Hoy, 80 años después, en plena escalada belicista y de sórdida sumisión a Trump en materia económica, energética y militar, hemos visto cómo la cuestión nuclear reavivaba en los últimos meses —el ataque a Irán, los submarinos surcando las aguas, las pruebas de Corea del Norte o la central de Zaporíjia. Pero lo peor, según el SIPRI de Estocolmo en su último informe de junio, es que el arsenal nuclear no ha dejado de crecer de nuevo, tras el descenso posterior a la Guerra Fría, y ha entrado en una nueva retórica de amenazas y una peligrosa carrera armamentista de ampliación y modernización. Hoy 9 estados disponen de 12.241 cabezas nucleares, algunas con una potencia destructiva 20 veces superior a la de Little boy, que serían capaces de destruir el mundo manta veces —y eso que uno solo es suficiente. El 90% están en manos americanas y rusas. Paradójicamente, cinismo criminal al frente de la política internacional, quien también tiene despensa nuclear y no informa en ninguna parte y no está sometido a ninguna inspección internacional, es Israel, que dispone de 90 cabezas nucleares, listas para ser empleadas en caso de "amenaza existencial". Israel, el único estado que ha bombardeado cinco países en el último año. Mientras tanto, también resulta que el gobierno más progresista de la historia celtibérica aún no ha firmado el Tratado de Prohibición de Armas Nucleares, suscrito ya por 94 estados desde el 2021. Que se ahorren palabras hoy hasta que no lo abonen con hechos mañana, cuando la única forma de evitarlo posibilite.
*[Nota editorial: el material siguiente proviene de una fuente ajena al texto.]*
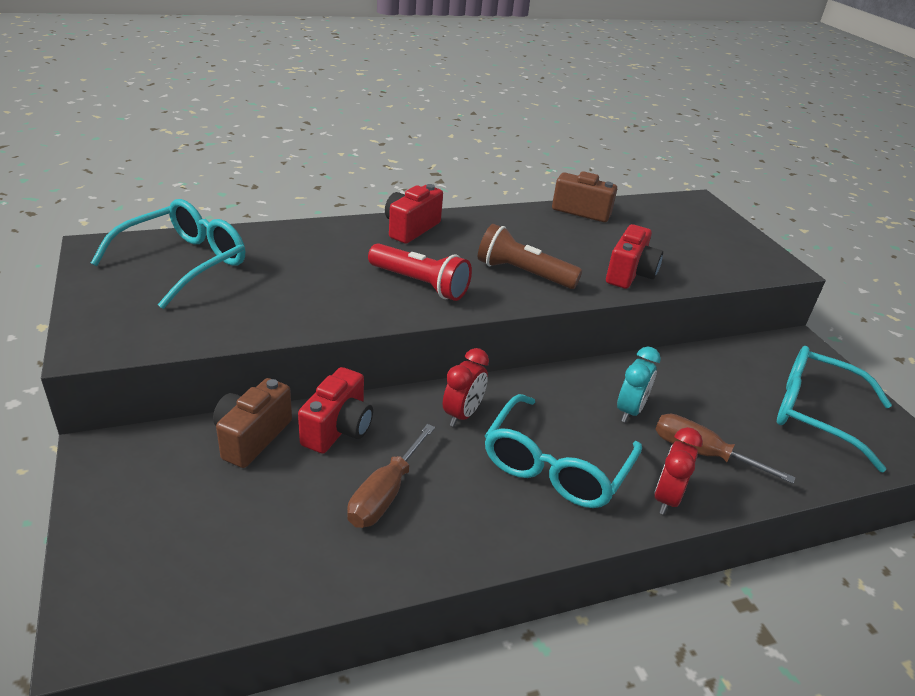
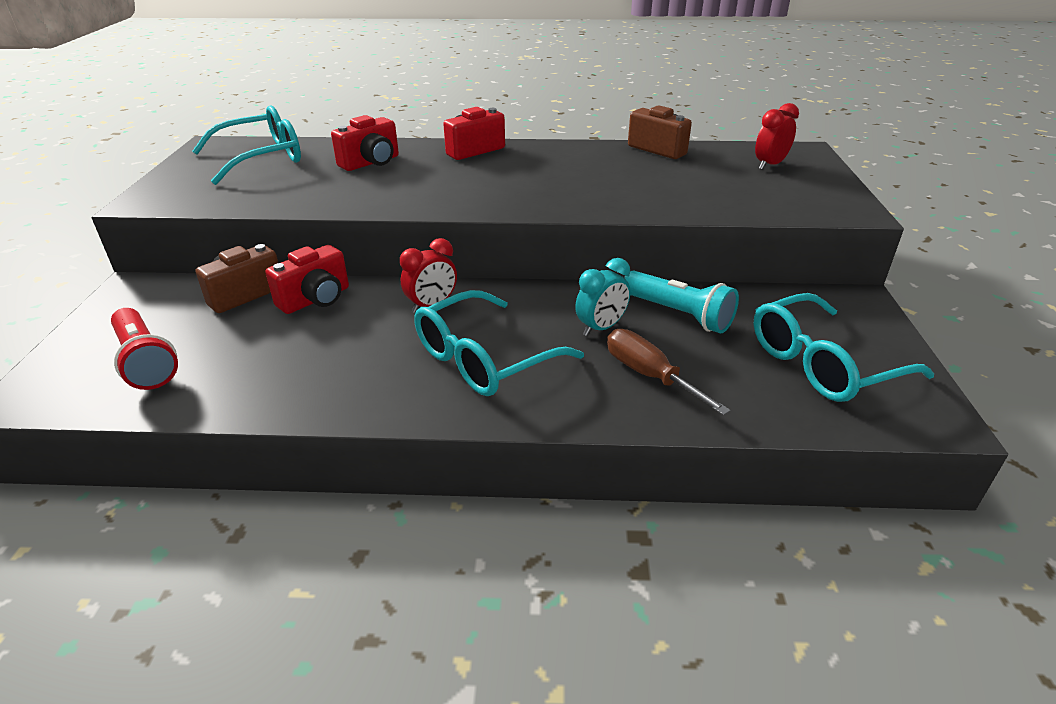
camera: 25 degrees right, 0 degrees up
brown screwdriver [347,424,435,528] -> none
red flashlight [368,243,472,301] -> red flashlight moved to [111,308,178,390]
brown flashlight [478,224,582,289] -> none
red camera [606,224,663,289] -> red camera moved to [331,115,399,171]
red clock [654,427,703,514] -> red clock moved to [755,103,799,170]
turquoise glasses [777,346,892,472] -> turquoise glasses turned 75 degrees counterclockwise [754,293,934,402]
none -> turquoise flashlight [624,271,739,333]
Y sí. Como la retina del ojo de la niña que huye del napalm en Vietnam, hemos visto a Gernika repetida una y mil veces —Saigon, Sarajevo, Fallujah, Grozni, Bagdad, Rojava. Y como afina Santiago Alba Rico con su lucidez desarmada, sosteniendo que en realidad no hemos sobrevivido a Hiroshima, habría que añadir que el modelo 1945 que ahora se tambalea pivota sobre una doble moral asustante. En un abismo que escinde del todo Nuremberg de Hiroshima. Porque mientras se condenaba para siempre —con infinita razón— el exterminio horizontal de los lager alemanes, del universo concentracionario nazi y de los pozos sin fondos del exterminio en los campos, se absolvía al mismo tiempo el exterminio vertical de todos los crímenes de Hiroshima y Nagasaki. Como si matar desde el aire fuera menos criminal y más aséptico que hacerlo desde el suelo y los crímenes aéreos, en las nubes de la impunidad, dejaran en vilo al precario derecho terrestre. Lo que sí sabemos también, ochenta años después, es que Israel ya ha vertido sobre Gaza 100.000 toneladas de bombas, que el 90% del territorio es ya escombros, infierno y hambre y que 60.000 palestinos han muerto —93 al día, 4 por hora, uno cada cuarto de hora. Y tantos aún resistiéndose a nombrarlo por su nombre: genocidio. Que no sería posible, invariablemente, sin tantas complicidades silentes: las duras, las blandas y las de siempre. Como si Gernika aún quemara. Como si nunca hubiéramos sobrevivido en Hiroshima y Nagasaki.